In 1994 the Pope's health visibly deteriorated. His left hand shakes, and he hobbles with a cane, the result of bone-replacement surgery. Asked about his health, he offered an "Oh, so-so" to TIME. It is thus with increased urgency that John Paul has presented himself, the defender of Roman Catholic doctrine, as a moral compass for believers and nonbelievers alike. He spread through every means at his disposal a message not of expedience or compromise but of right and wrong; amid so much fear of the future, John Paul dared to speak of hope. He did not say what everyone wanted to hear, and many within and beyond his church took offense. But his fidelity to what he believes people need to hear remained adamant and unwavering. "He'll go down in history as the greatest of our modern Popes," says the Rev. Billy Graham. "He's been the strong conscience of the whole Christian world."
And then there was the sorry state of the globe he proposed to save. Patches of the Third World sank further into revolutionary bloodshed, disease and famine. The developed nations began to resemble weird updatings of Hieronymous Bosch: panoramas of tormented bodies, lashed, flailed and torn by the instruments of material self-gratification. Secular leaders dithered and disagreed and then did nothing about the slow death of Bosnia, the massacres in Rwanda.
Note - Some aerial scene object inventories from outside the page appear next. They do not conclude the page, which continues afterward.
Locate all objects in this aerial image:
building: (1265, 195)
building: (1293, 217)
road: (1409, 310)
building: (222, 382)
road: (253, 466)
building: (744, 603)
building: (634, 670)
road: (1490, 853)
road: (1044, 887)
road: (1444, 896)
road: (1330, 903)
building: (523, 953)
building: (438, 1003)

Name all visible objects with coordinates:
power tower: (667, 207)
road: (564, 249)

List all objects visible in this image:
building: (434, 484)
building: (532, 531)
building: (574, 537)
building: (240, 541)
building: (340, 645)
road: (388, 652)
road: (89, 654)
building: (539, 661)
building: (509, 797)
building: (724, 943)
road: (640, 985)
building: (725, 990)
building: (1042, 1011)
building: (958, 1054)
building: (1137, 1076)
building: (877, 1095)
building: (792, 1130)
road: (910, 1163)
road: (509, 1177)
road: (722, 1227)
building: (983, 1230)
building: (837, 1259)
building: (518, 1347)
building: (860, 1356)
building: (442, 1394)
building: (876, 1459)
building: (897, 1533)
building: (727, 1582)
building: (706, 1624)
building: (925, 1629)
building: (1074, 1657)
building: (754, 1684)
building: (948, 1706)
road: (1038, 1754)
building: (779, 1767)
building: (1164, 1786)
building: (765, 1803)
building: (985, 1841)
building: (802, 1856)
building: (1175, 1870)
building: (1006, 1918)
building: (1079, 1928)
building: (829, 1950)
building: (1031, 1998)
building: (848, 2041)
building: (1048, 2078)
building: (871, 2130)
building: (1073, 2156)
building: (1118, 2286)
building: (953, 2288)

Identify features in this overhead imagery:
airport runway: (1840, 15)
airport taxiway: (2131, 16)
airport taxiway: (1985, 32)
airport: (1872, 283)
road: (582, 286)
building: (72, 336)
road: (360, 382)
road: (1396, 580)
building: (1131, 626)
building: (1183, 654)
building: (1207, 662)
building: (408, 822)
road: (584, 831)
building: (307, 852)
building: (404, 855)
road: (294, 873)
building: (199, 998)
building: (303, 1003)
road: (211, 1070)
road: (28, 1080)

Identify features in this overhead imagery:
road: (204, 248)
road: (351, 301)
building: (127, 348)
Private behavior appeared equally adrift. People trained to know better showed that they did not, notably the younger members of Britain's royal family, who energetically pursued self-implosion, with TV documentaries and books their detonators of choice. In Los Angeles two separate juries could not agree on a verdict in the trials of Lyle and Erik Menendez, young men who admitted killing their parents, at close range, with shotguns. The nightly news became a saraband of sleaze: Tonya, Lorena, Michael, O.J.; after 10 days of claiming to have been the victim of a carjacking, a South Carolina mother confessed she pushed the vehicle into a lake with her two tiny sons strapped inside.